Most people go to church in order to calm their conscience and soak their heart in a nice warm bath; they go to feel connected, like they’re part of something bigger; like the reason why their roof caved in and they’re stuck with an unexpected $10,000 bill was SOMEHOW all a part of the plan.

But I’ve never been one for pews, not only because they make my knees feel like giant, angry mallets, but because the traditional act of worship always felt so…canned. Superficial. Plastic. Just because something has inherent meaning doesn’t always make it inherently meaningful. Those three little letters tacked onto the end of the word are personal.

Which is why I use the murky blue pleather in 28D as my pew—because out of all the places I could cram myself, I choose the one that does not just make me an observer of meaning, but an active co-creator of my own.

And I have to suspect that’s why any of us are online, doing the things we are: Because at some point, we stopped wanting to hear what creating a good life was suppose to mean, and started wanting to create a version meaningful to us.

Because let’s face it:

Sitting in an office from the hours of 9-5 sending stuffy, passive aggressive emails is probably not the most enlightened version of yourself.

Hunching over your desk quietly under the fluorescent lights while the others swish slog down the hall, every last one of them wading through an invisible swamp of misery, is probably not your highest calling.

Living for twelve noon when you can finally meander down to the building’s cafeteria to wait in an assembly line of sandwiches and salads, perfectly emphasising just how much of a cog you really are, is the opposite of living.

Canned.
Superficial.
Plastic.

Like so much of everything these days.

So much so, I once created an entire shouty thing about it.

The cog mentality is so ingrained in our behaviour, even when we finally DO break free, start our own businesses, work on our own creative projects, and find ways to make our work and lives meaningful to us again.

It’s why you still write those emails that sound like a robot wrote them.
It’s why you still sit at your desk punishing yourself day after day.
It’s why you feel guilty for taking the afternoon off.
It’s why you let your business take over your entire life, because you are so scared that if you do anything besides work, everything’s going to come crashing down around you.

Resist.

Resist, resist, resist this temptation.

Remember why you’re here in the first place: To enjoy life more.
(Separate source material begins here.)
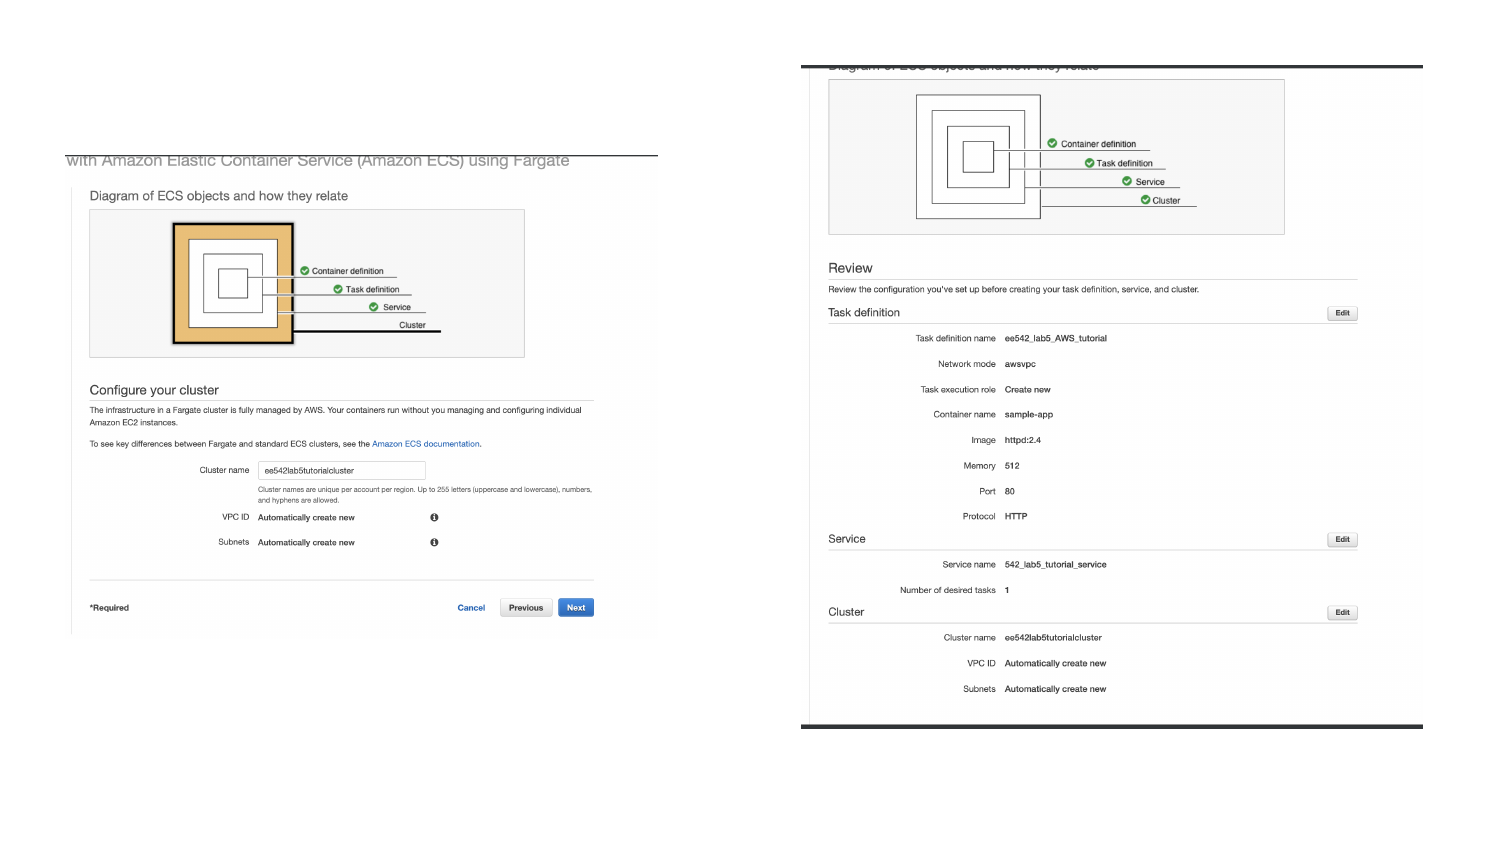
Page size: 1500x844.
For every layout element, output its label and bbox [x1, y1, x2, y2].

And if that’s the case, then you cannot leave the joy out of the equation.

Which is precisely why I’m going to England tomorrow, and why I prioritize travel as a whole:

Because my business needs to bend around my life, or I don’t own a business—it owns me.

I must be able to USE the asset I’ve created to my advantage.

How many times did you tell yourself you’d start a business so you could be home more? Think more? Laugh more? BE more?

…and how many times have you actually done those things?

Because let me tell you what—there will be no congratulatory email that lands in your inbox one day, giving you permission to stop working and start living; no message that says “ding, ding, ding—you can have fun now!” You’re the only one that can make those calls. You’re the only one who’s going to decide the shape your life—and your business—takes.

I insist on running a business to support my lifestyle; I do not wish to run my life to support my business.

And so, when I stroll along the Thames admiring the fashionable women, sipping my afternoon tea, and using the space to pause & ponder…I know that this is a necessary part of my job description as I wrote it.

When I tour the Downton Abbey castle (because of course I am going to tour the fucking Downton Abbey castle), I know that this is a part of my actual business ROI.

When I rent a British sportscar and laugh and laugh and laugh at myself steering on the right side, and driving on the left, and making a total horse’s ass (arse?) of myself at the first intersection I come to, I know that I do business better when I’m NOT always doing business.

And when I write to tell you about it, it will become one more meaningful thread weaved into my business narrative that will, in turn, support my life.

Because living is the real work we must do.

…The papers and the emails and the logistics are merely a hot neon distraction.